If that is the case( which it may or may not be - to be determined ), the solution is quite easy.

256bits said:
Vc = Vo = 0, means that if you put a voltmeter across the terminals of the capacitor, or across the terminals of the resistor, the voltmeter will register 0v. Which of course subsequently means that both terminals are at the same potential.
If that is the case( which it may or may not be - to be determined ), the solution is quite easy.
But it is not 0 is it?

From what I've seen, a capacitor always has a potential drop if it's charging, right?

Guillem_dlc said:
But how is this voltage calculated?
It is given to you by the voltage source (battery).
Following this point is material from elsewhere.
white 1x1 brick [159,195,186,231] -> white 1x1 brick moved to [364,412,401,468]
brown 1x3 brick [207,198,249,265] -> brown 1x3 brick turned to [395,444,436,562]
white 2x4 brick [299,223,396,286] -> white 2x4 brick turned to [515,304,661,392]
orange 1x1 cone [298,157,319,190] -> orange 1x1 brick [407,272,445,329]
You don't calculate it. A voltage source, by definition, will do whatever it takes, by sourcing or sinking current, to make the voltage at its terminals equal to the definition given; 12V in this case.

Guillem_dlc said:
In the first vc it would be 12, wouldn't it?
Yes. See above comment.

Guillem_dlc said:
In the second it would be 12−Vresistance
Yes. So what is Vresistance? What information do you need to find the voltage across a resistor?

Guillem_dlc said:
The c would be vc=0, wouldn't it?
No.
Guillem_dlc said:
And d I would say it would be 12−Vres 100−Vres 300
Yes. But now you'll have to understand how to find the value of those voltages across the resistors.
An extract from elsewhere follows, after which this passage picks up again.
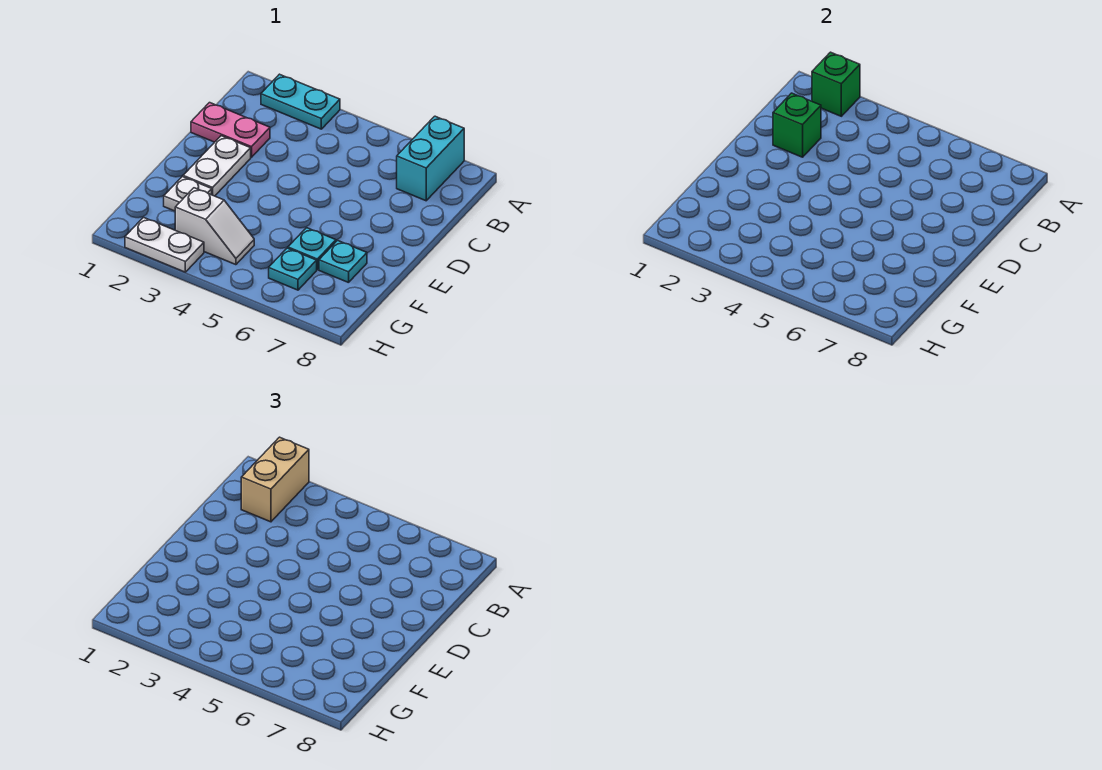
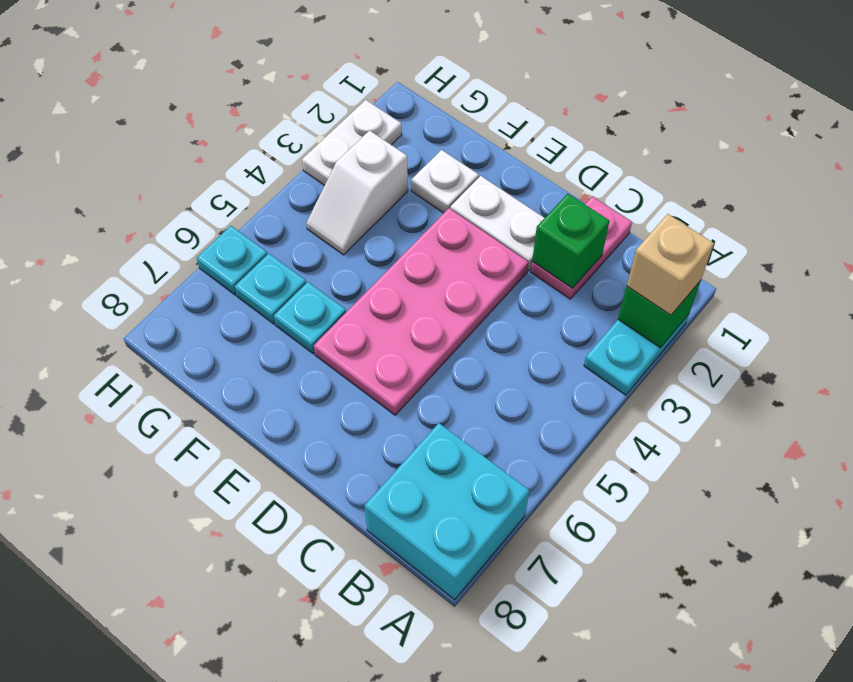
tan 1x2 brick [241,437,309,522] -> tan 1x1 brick [627,214,714,315]
cyan 1x2 brick [397,116,464,201] -> cyan 2x2 brick [365,423,529,600]
none -> pink 2x4 plate [314,208,528,415]
cyan 1x1 plate [319,240,367,283] -> cyan 1x1 plate moved to [197,226,268,295]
I think the original problem is a bit too complex for you at this stage. You need to become more familiar with Ohm's Law, Kirchhoff's Voltage Law, and Kirchhoff's Current Law to solve these problems. Khan Academy has some really good tutorials on this material. You should study those, I think.

DaveE said:
It is given to you by the voltage source (battery). You don't calculate it. A voltage source, by definition, will do whatever it takes, by sourcing or sinking current, to make the voltage at its terminals equal to the definition given; 12V in this case.

Yes. See above comment.

Yes. So what is Vresistance? What information do you need to find the voltage across a resistor?

No.

Yes. But now you'll have to understand how to find the value of those voltages across the resistors.

I think the original problem is a bit too complex for you at this stage. You need to become more familiar with Ohm's Law, Kirchhoff's Voltage Law, and Kirchhoff's Current Law to solve these problems. Khan Academy has some really good tutorials on this material. You should study those, I think.
Yes, I understand it already, thank you.